Par ailleurs, le poète célèbre le monde du travail, facteur d’égalité entre les
hommes. Il prend plaisir à énumérer les activités humaines modernes : « directeurs,
ouvriers, sténo-dactylographes » Tous partagent les mêmes horaires, vivent les
mêmes choses ; les éléments de l’énumération sont tous sujets du verbe « passent »
et le mélange se ressent d’autant plus qu’il n’y a pas de ponctuation. La longueur du
vers 18 crée une impression de défilé.
Enfin la rue évoquée est située « entre la rue Aumont-Thiéville et l’avenue des
Ternes » : entre un nom un peu noble, un peu pompeux) et un nom plus banal, un
peu triste ; cette rue se situe entre les deux, pas vraiment noble, mais pas si terne
qu’on aurait pu le penser !
Conclusion : Sans renier totalement la tradition poétique qui l’a précédé, « Zone » se
démarque par sa profonde originalité et donne le ton du reste du recueil.
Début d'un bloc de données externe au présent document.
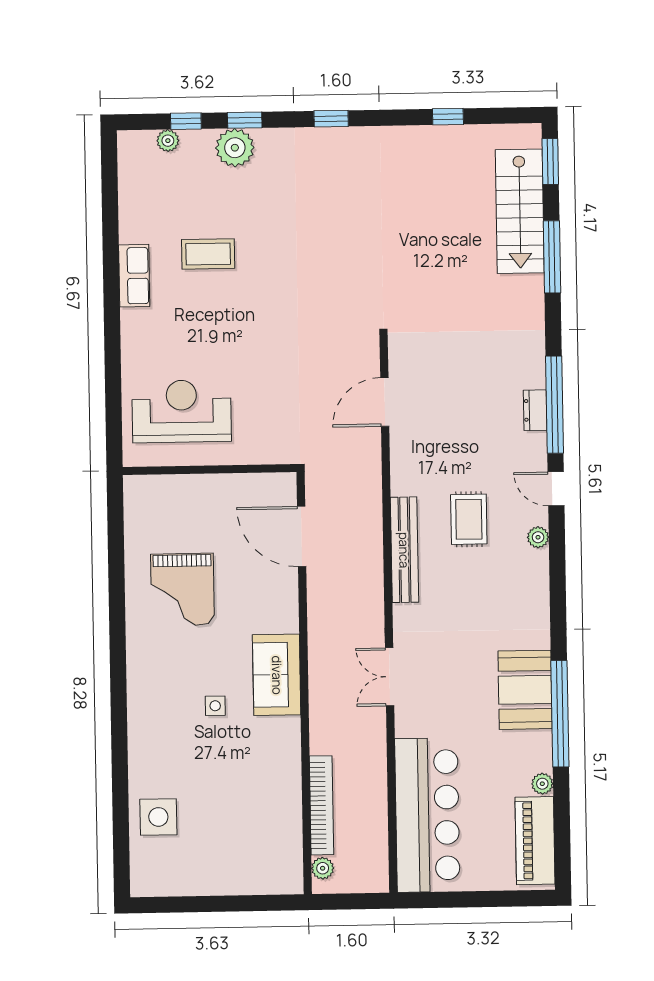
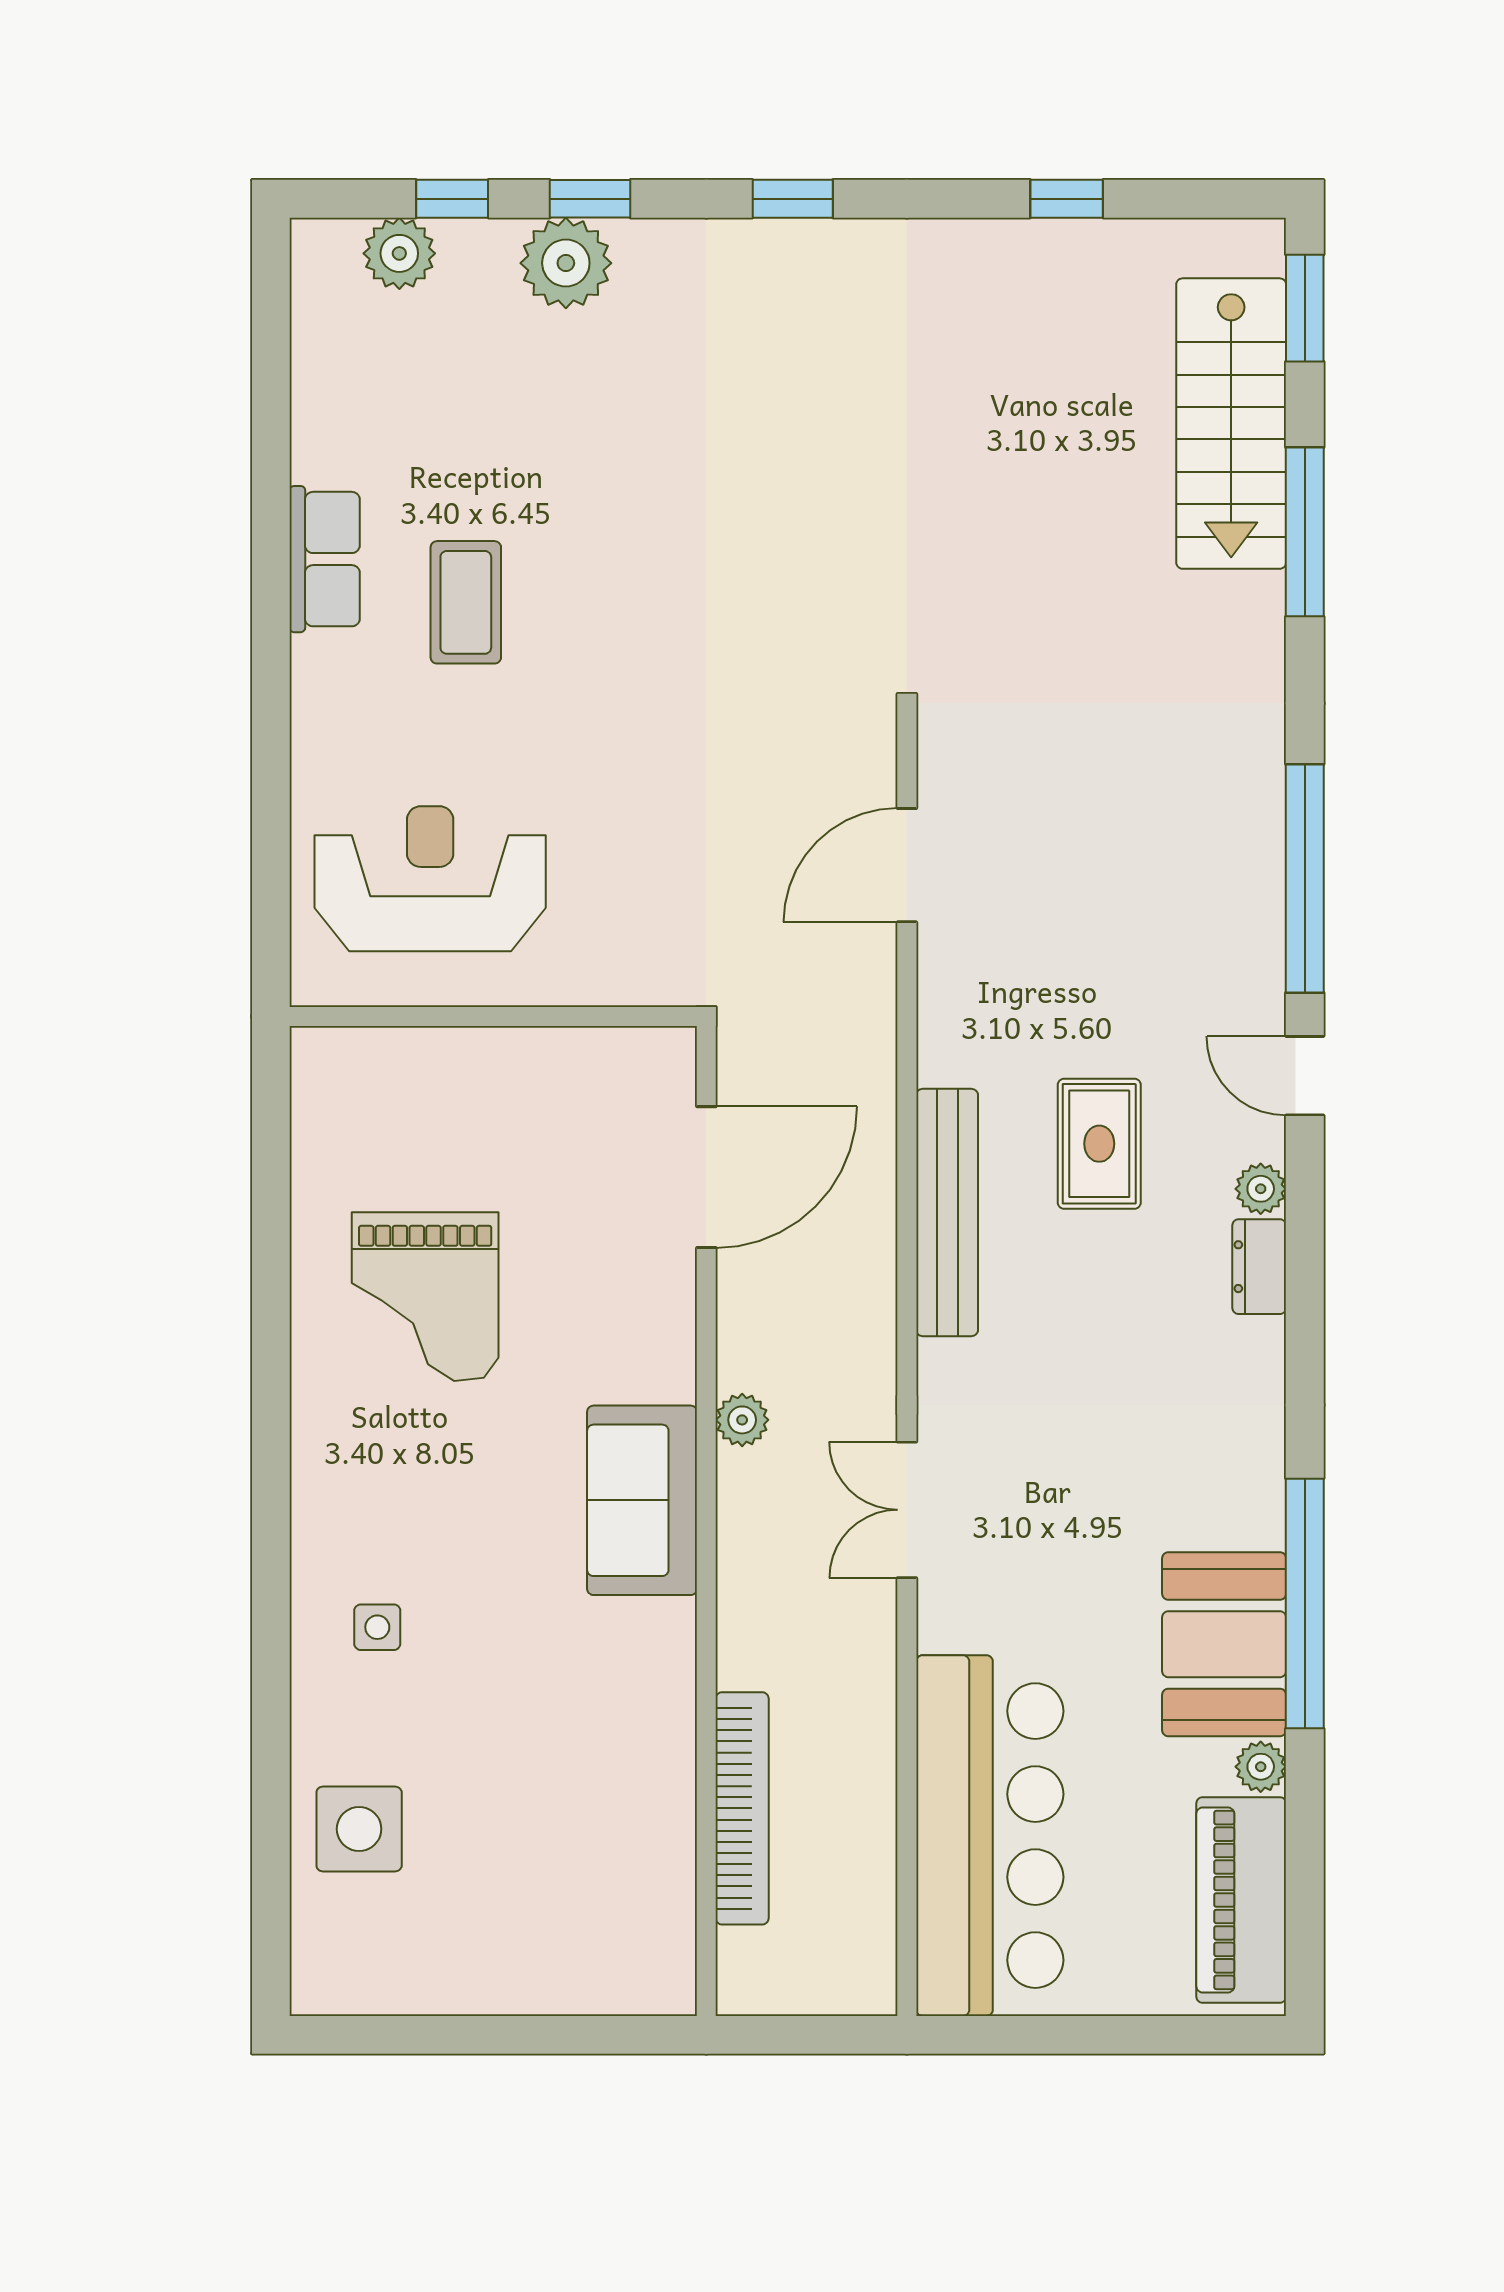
plant: (168, 141) -> (399, 253), width x1.38, depth x1.38
coffee table: (208, 254) -> (466, 602), moved, turned 90
dresser: (535, 410) -> (1259, 1267), moved
door: (302, 536) -> (706, 1177), swing flipped
booth: (525, 690) -> (1224, 1644), moved
side table: (215, 706) -> (377, 1627), moved
plant: (323, 868) -> (742, 1420), moved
La
modernité du poème se traduit ici par une ouverture au monde, et surtout par un
regard nouveau porté sur des choses banales, quotidiennes, dont on peut faire
ressortir la beauté. La forme épouse ici le sujet : c’est un poème résolument moderne
et optimiste, célébrant la nouveauté et l’inventivité de ce début de siècle.